The authors tracked data for 15 provisions identified for implementation during the first six months after R-ARCSS was signed. Of those provisions that were expected to be completed within the first six months, roughly half have not been initiated. Among the remaining eight provisions, four were minimally implemented, three are at an intermediate level of implementation and one provision has been fully implemented. In general, they found that R-ARCSS’ implementation is ahead of the ARCSS, but behind Colombia’s 2016 agreement and many other peace agreements negotiated since 1989.

 

“PAM is based on comparing cases, one of the most fundamental tools of investigation,” said Quinn. “It’s rare to be able to track and compare two implementation processes happening at the same time that began a short time apart.
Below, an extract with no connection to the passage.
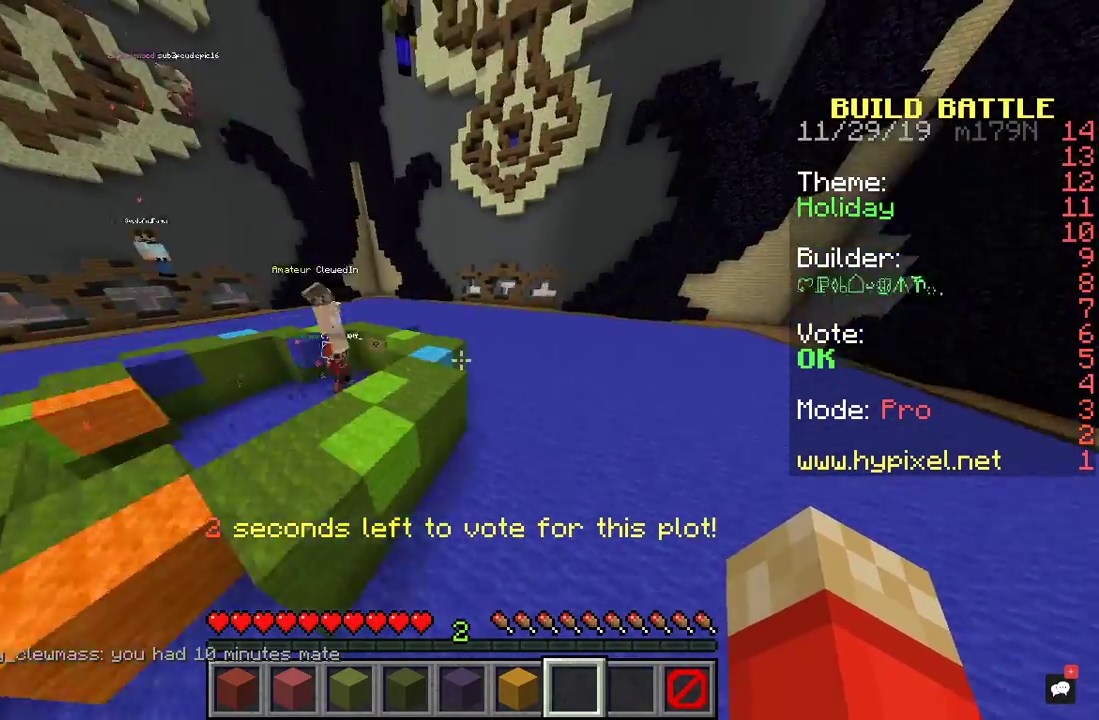
{"keys": ["w"], "mouse": [], "events": [[33, "space", "up"]]}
Colombia just finished one of the most successful demobilization programs in the last 30 years with extensive international accompaniment while South Sudan has made no progress. Everyone should be asking: How did this happen and what explains the differences between these two cases?”

 

Delays in implementation in South Sudan, especially in the areas of demobilization, disarmament and reintegration (DDR), pose challenges to the country’s planned transition to a unity government in May. Kroc Institute researchers emphasized that half of agreements with early implementation rates similar to the R-ARCSS went on to achieve moderate to high levels of implementation. However, the other half that made little progress on DDR programs saw a return to violence or a stalled peace process.

 

“Our report highlights where the agreement is going to come under stress and when,” said Hauenstein. “The most critical upcoming event is the intended transition to a new power-sharing government in May, and the report shows that the things the signatories were supposed to do to get ready for this transition really haven’t been done.”

 

Hauenstein, Joshi and Quinn offer several recommendations for leaders in South Sudan, including renegotiating deadlines within the agreement that have been missed or were not realistic, empowering external actors and organizations — especially the United Nations — to provide additional support and funding to help implement DDR measures, and moving forward with the transition to a unity government while simultaneously implementing DDR measures. 

 

“We hope our research can help key conflict actors and international actors recognize shortcomings in the current peace agreement and process and find ways to improve the process to allow for better overall outcomes,” said Joshi.

 

Previous research by Joshi and Quinn found that when comprehensive peace accords are implemented at a higher level, they produce many short- and long-term benefits, including a lower likelihood of a return to armed conflict, greater economic development and positive impacts on quality of life. Research shows that successful peace processes lead to a doubling of foreign direct investment over the following decade, as well as increases in gross domestic product, improved access to education and better public health.